__Exercise description__:
What you return must match the entries word for word, minus the pictures.

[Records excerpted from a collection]

--------------------------------

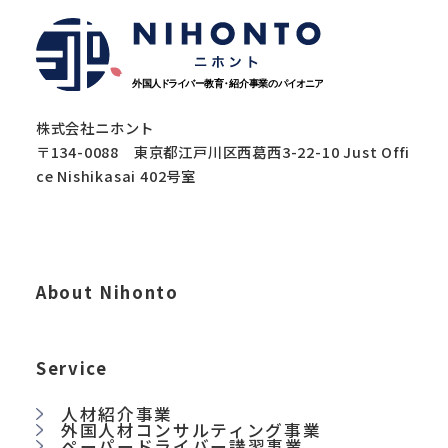
株式会社ニホント
〒134-0088 東京都江戸川区西葛西3-22-10 Just Offi
ce Nishikasai 402号室
About Nihonto
Service
人材紹介事業
外国人材コンサルティング事業
ペーパードライバー講習事業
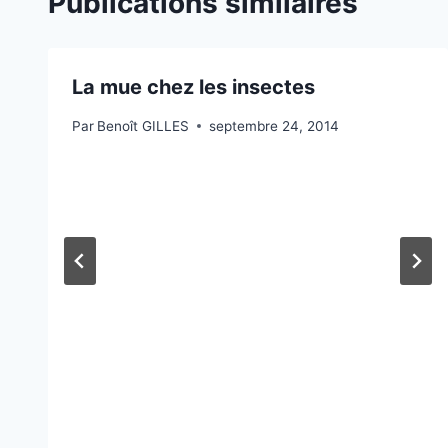
Publications similaires
La mue chez les insectes
Par
Benoît GILLES
septembre 24, 2014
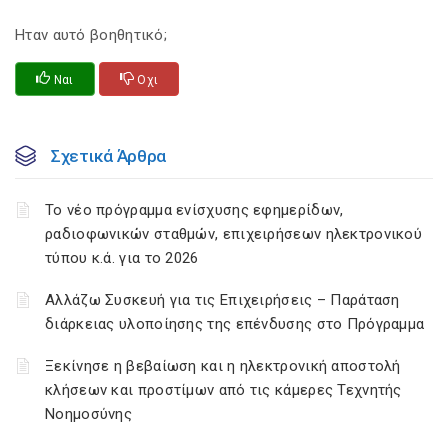
Ηταν αυτό βοηθητικό;
Ναι
Οχι
Σχετικά Άρθρα
Το νέο πρόγραμμα ενίσχυσης εφημερίδων,
ραδιοφωνικών σταθμών, επιχειρήσεων ηλεκτρονικού
τύπου κ.ά. για το 2026
Αλλάζω Συσκευή για τις Επιχειρήσεις – Παράταση
διάρκειας υλοποίησης της επένδυσης στο Πρόγραμμα
Ξεκίνησε η βεβαίωση και η ηλεκτρονική αποστολή
κλήσεων και προστίμων από τις κάμερες Τεχνητής
Νοημοσύνης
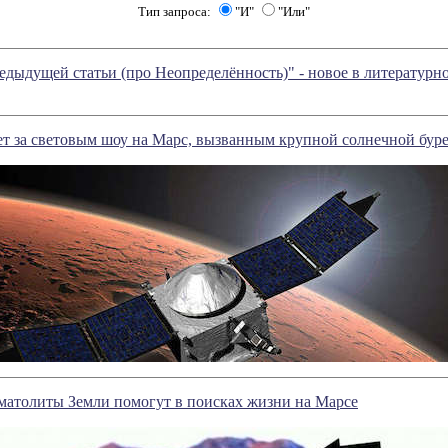
Тип запроса:
"И"
"Или"
дыдущей статьи (про Неопределённость)" - новое в литератур
 за световым шоу на Марс, вызванным крупной солнечной бур
матолиты Земли помогут в поисках жизни на Марсе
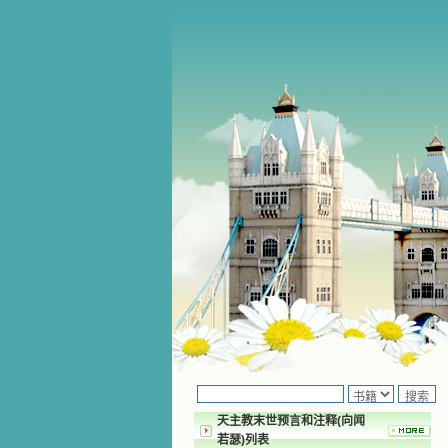
天主教末世预言和注释(向闻
若瑟)列表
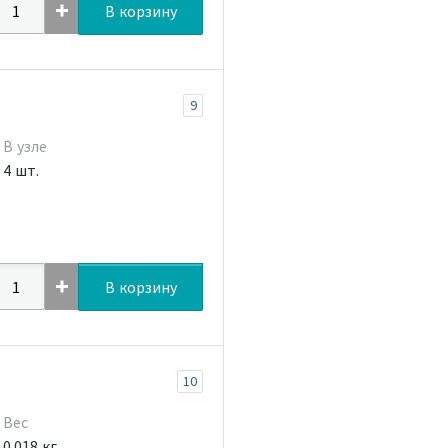
В корзину
9
В узле
4 шт.
В корзину
10
Вес
0.018 кг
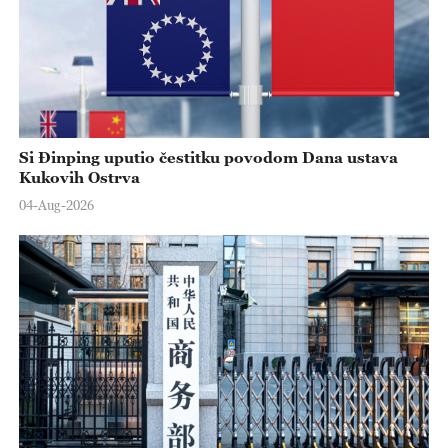
Si Đinping uputio čestitku povodom Dana ustava
Kukovih Ostrva
04-Aug-2026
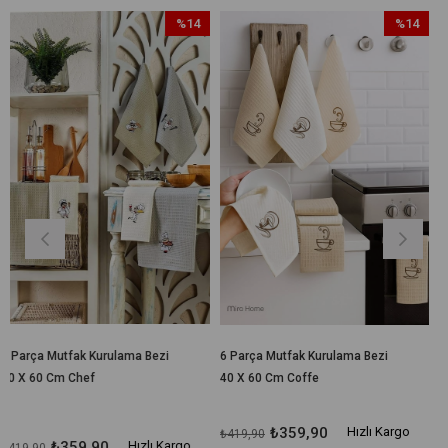
%14
%14
İndirim
İndirim
%14İndirim
%14İndirim
ma Bezi
6 Parça Mutfak Kurulama Bezi
6 Parça Mutfak Kurulama
40 X 60 Cm Coffe
40 X 60 Cm Fruit
₺359,90
Hızlı Kargo
₺359,90
H
₺419,90
₺419,90
Hızlı Kargo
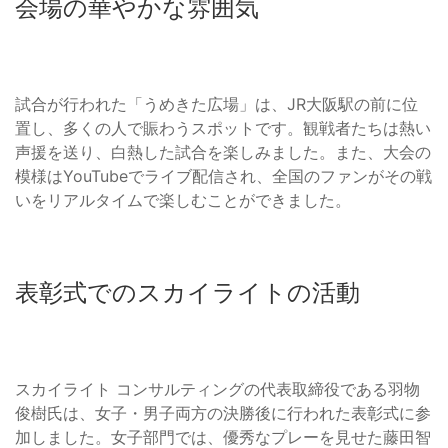
会場の華やかな雰囲気
試合が行われた「うめきた広場」は、JR大阪駅の前に位
置し、多くの人で賑わうスポットです。観戦者たちは熱い
声援を送り、白熱した試合を楽しみました。また、大会の
模様はYouTubeでライブ配信され、全国のファンがその戦
いをリアルタイムで楽しむことができました。
表彰式でのスカイライトの活動
スカイライト コンサルティングの代表取締役である羽物
俊樹氏は、女子・男子両方の決勝後に行われた表彰式に参
加しました。女子部門では、優秀なプレーを見せた藤田智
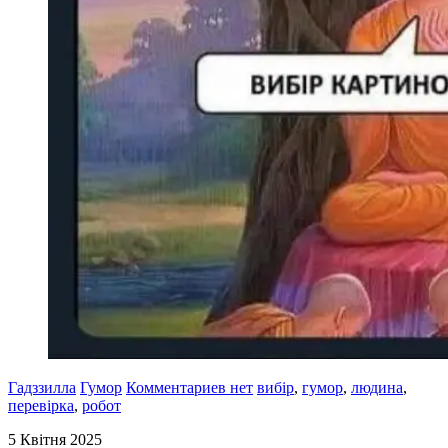
Гадззилла
Гумор
Комментариев нет
вибір
,
гумор
,
людина
,
перевірка
,
робот
5 Квітня 2025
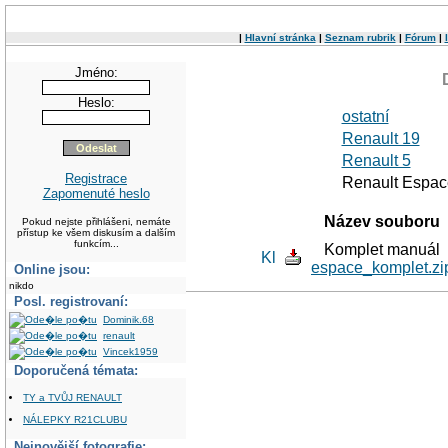
|
Hlavní stránka
|
Seznam rubrik
|
Fórum
|
Jméno:
Heslo:
ostatní
Renault 19
Renault 5
Registrace
Renault Espac
Zapomenuté heslo
Název souboru
Pokud nejste přihlášeni, nemáte
přístup ke všem diskusím a dalším
funkcím...
Komplet manuál
espace_komplet.zi
Online jsou:
nikdo
Posl. registrovaní:
Dominik.68
renault
Vincek1959
Doporučená témata:
TY a TVŮJ RENAULT
NÁLEPKY R21CLUBU
Nejnovější fotografie:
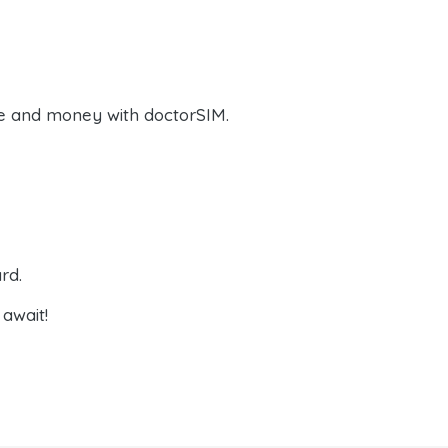
e and money with doctorSIM.
rd.
await!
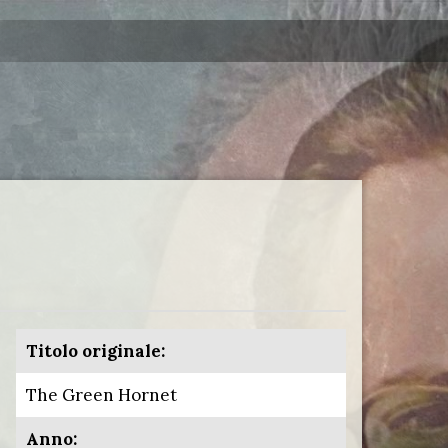
Titolo originale:
The Green Hornet
Anno:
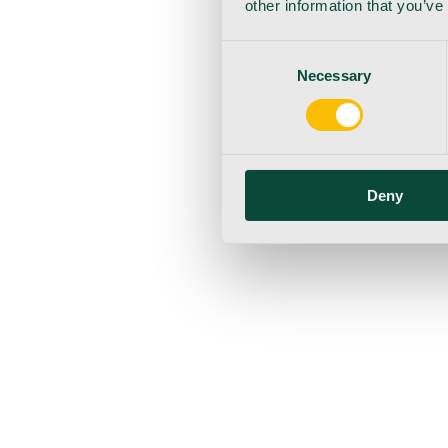
other information that you’ve
Consent
Necessary
Selection
Deny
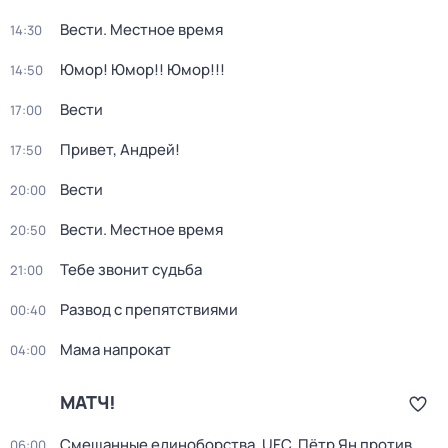
Вести. Местное время
14:30
Юмор! Юмор!! Юмор!!!
14:50
Вести
17:00
Привет, Андрей!
17:50
Вести
20:00
Вести. Местное время
20:50
Тебе звонит судьба
21:00
Развод с препятствиями
00:40
Мама напрокат
04:00
МАТЧ!
Смешанные единоборства. UFC. Пётр Ян против
06:00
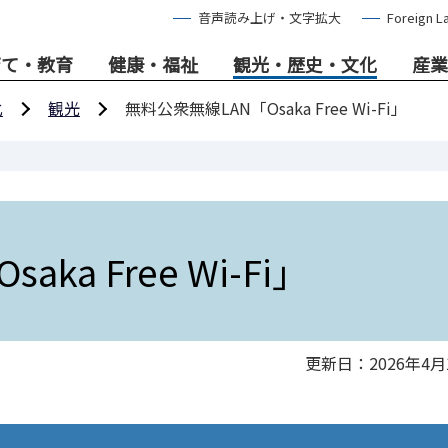
音声読み上げ・文字拡大
Foreign L
育て・教育
健康・福祉
観光・歴史・文化
産業
化
観光
無料公衆無線LAN「Osaka Free Wi-Fi」
ka Free Wi-Fi」
更新日：2026年4月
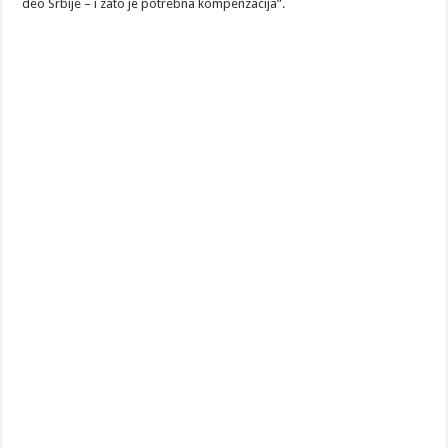
deo Srbije – i zato je potrebna kompenzacija”.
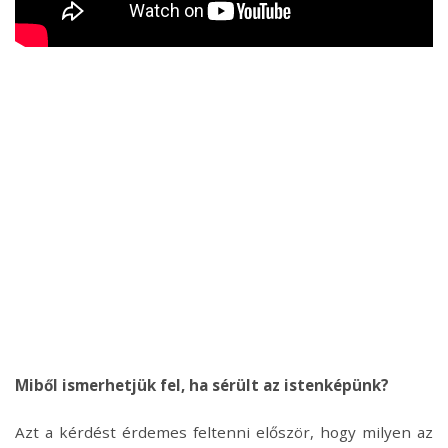
Miből ismerhetjük fel, ha sérült az istenképünk?
Azt a kérdést érdemes feltenni először, hogy milyen az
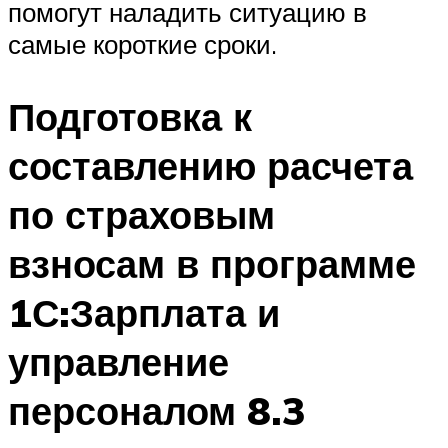
помогут наладить ситуацию в
самые короткие сроки.
Подготовка к
составлению расчета
по страховым
взносам в программе
1С:Зарплата и
управление
персоналом 8.3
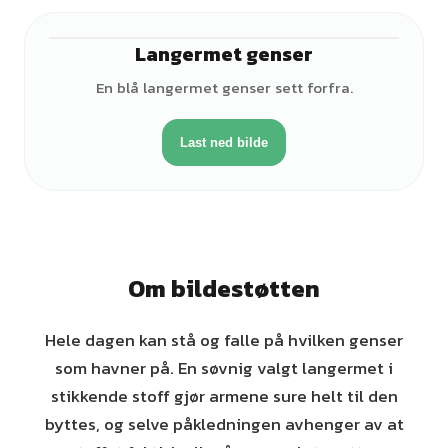
Langermet genser
En blå langermet genser sett forfra.
Last ned bilde
Om bildestøtten
Hele dagen kan stå og falle på hvilken genser
som havner på. En søvnig valgt langermet i
stikkende stoff gjør armene sure helt til den
byttes, og selve påkledningen avhenger av at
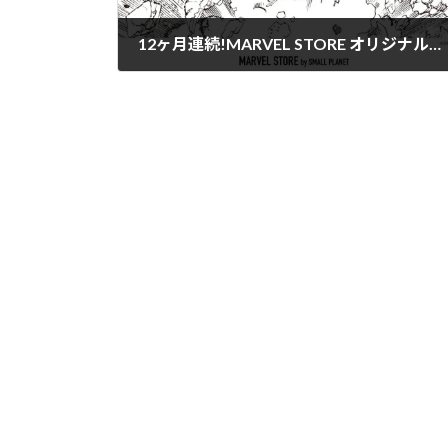
12ヶ月連続!MARVEL STORE オリジナルピンズ プレゼントキャンペーン
2023年10月30日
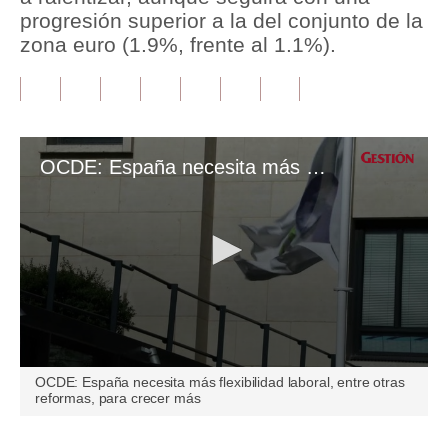
progresión superior a la del conjunto de la
Tu Dinero
zona euro (1.9%, frente al 1.1%).
Finanzas Personales
Inmobiliarias
Plus G
OCDE: España necesita más flexibilidad laboral, entre otras reformas, para crecer más
Opinión
Editorial
Pregunta de hoy
Blogs
Tendencias
0
OCDE: España necesita más flexibilidad laboral, entre otras
seconds
Lujo
reformas, para crecer más
of
1
minute,
Viajes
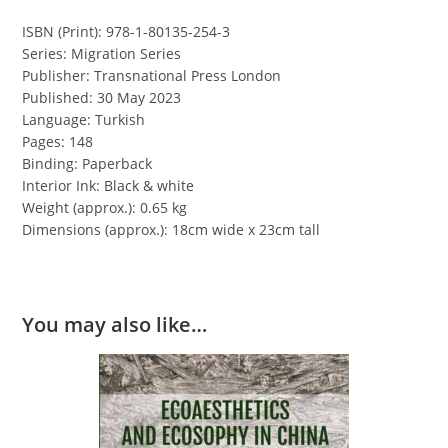
ISBN (Print): 978-1-80135-254-3
Series: Migration Series
Publisher: Transnational Press London
Published: 30 May 2023
Language: Turkish
Pages: 148
Binding: Paperback
Interior Ink: Black & white
Weight (approx.): 0.65 kg
Dimensions (approx.): 18cm wide x 23cm tall
You may also like…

--------------------------------

__Solution for this task__:
株式会社ニホント
〒134-0088 東京都江戸川区西葛西3-22-10 Just Offi
ce Nishikasai 402号室
About Nihonto
Service
人材紹介事業
外国人材コンサルティング事業
ペーパードライバー講習事業
Publications similaires
La mue chez les insectes
Par
Benoît GILLES
septembre 24, 2014
Ηταν αυτό βοηθητικό;
Ναι
Οχι
Σχετικά Άρθρα
Το νέο πρόγραμμα ενίσχυσης εφημερίδων,
ραδιοφωνικών σταθμών, επιχειρήσεων ηλεκτρονικού
τύπου κ.ά. για το 2026
Αλλάζω Συσκευή για τις Επιχειρήσεις – Παράταση
διάρκειας υλοποίησης της επένδυσης στο Πρόγραμμα
Ξεκίνησε η βεβαίωση και η ηλεκτρονική αποστολή
κλήσεων και προστίμων από τις κάμερες Τεχνητής
Νοημοσύνης
Тип запроса:
"И"
"Или"
дыдущей статьи (про Неопределённость)" - новое в литератур
 за световым шоу на Марс, вызванным крупной солнечной бур
матолиты Земли помогут в поисках жизни на Марсе
天主教末世预言和注释(向闻
若瑟)列表
В корзину
9
В узле
4 шт.
В корзину
10
Вес
0.018 кг
Si Đinping uputio čestitku povodom Dana ustava
Kukovih Ostrva
04-Aug-2026
%14
%14
İndirim
İndirim
%14İndirim
%14İndirim
ma Bezi
6 Parça Mutfak Kurulama Bezi
6 Parça Mutfak Kurulama
40 X 60 Cm Coffe
40 X 60 Cm Fruit
₺359,90
Hızlı Kargo
₺359,90
H
₺419,90
₺419,90
Hızlı Kargo
会場の華やかな雰囲気
試合が行われた「うめきた広場」は、JR大阪駅の前に位
置し、多くの人で賑わうスポットです。観戦者たちは熱い
声援を送り、白熱した試合を楽しみました。また、大会の
模様はYouTubeでライブ配信され、全国のファンがその戦
いをリアルタイムで楽しむことができました。
表彰式でのスカイライトの活動
スカイライト コンサルティングの代表取締役である羽物
俊樹氏は、女子・男子両方の決勝後に行われた表彰式に参
加しました。女子部門では、優秀なプレーを見せた藤田智
Гадззилла
Гумор
Комментариев нет
вибір
,
гумор
,
людина
,
перевірка
,
робот
5 Квітня 2025
|
Hlavní stránka
|
Seznam rubrik
|
Fórum
|
Jméno:
Heslo:
ostatní
Renault 19
Renault 5
Registrace
Renault Espac
Zapomenuté heslo
Název souboru
Pokud nejste přihlášeni, nemáte
přístup ke všem diskusím a dalším
funkcím...
Komplet manuál
espace_komplet.zi
Online jsou:
nikdo
Posl. registrovaní:
Dominik.68
renault
Vincek1959
Doporučená témata:
TY a TVŮJ RENAULT
NÁLEPKY R21CLUBU
Nejnovější fotografie:
e and money with doctorSIM.
rd.
await!
Titolo originale:
The Green Hornet
Anno:
other information that you’ve
Consent
Necessary
Selection
Deny
Вести. Местное время
14:30
Юмор! Юмор!! Юмор!!!
14:50
Вести
17:00
Привет, Андрей!
17:50
Вести
20:00
Вести. Местное время
20:50
Тебе звонит судьба
21:00
Развод с препятствиями
00:40
Мама напрокат
04:00
МАТЧ!
Смешанные единоборства. UFC. Пётр Ян против
06:00
音声読み上げ・文字拡大
Foreign L
育て・教育
健康・福祉
観光・歴史・文化
産業
化
観光
無料公衆無線LAN「Osaka Free Wi-Fi」
ka Free Wi-Fi」
更新日：2026年4月
deo Srbije – i zato je potrebna kompenzacija”.
Miből ismerhetjük fel, ha sérült az istenképünk?
Azt a kérdést érdemes feltenni először, hogy milyen az
помогут наладить ситуацию в
самые короткие сроки.
Подготовка к
составлению расчета
по страховым
взносам в программе
1С:Зарплата и
управление
персоналом 8.3
Langermet genser
En blå langermet genser sett forfra.
Last ned bilde
Om bildestøtten
Hele dagen kan stå og falle på hvilken genser
som havner på. En søvnig valgt langermet i
stikkende stoff gjør armene sure helt til den
byttes, og selve påkledningen avhenger av at
12ヶ月連続!MARVEL STORE オリジナルピンズ プレゼントキャンペーン
2023年10月30日
progresión superior a la del conjunto de la
Tu Dinero
zona euro (1.9%, frente al 1.1%).
Finanzas Personales
Inmobiliarias
Plus G
OCDE: España necesita más flexibilidad laboral, entre otras reformas, para crecer más
Opinión
Editorial
Pregunta de hoy
Blogs
Tendencias
0
OCDE: España necesita más flexibilidad laboral, entre otras
seconds
Lujo
reformas, para crecer más
of
1
minute,
Viajes
ISBN (Print): 978-1-80135-254-3
Series: Migration Series
Publisher: Transnational Press London
Published: 30 May 2023
Language: Turkish
Pages: 148
Binding: Paperback
Interior Ink: Black & white
Weight (approx.): 0.65 kg
Dimensions (approx.): 18cm wide x 23cm tall
You may also like…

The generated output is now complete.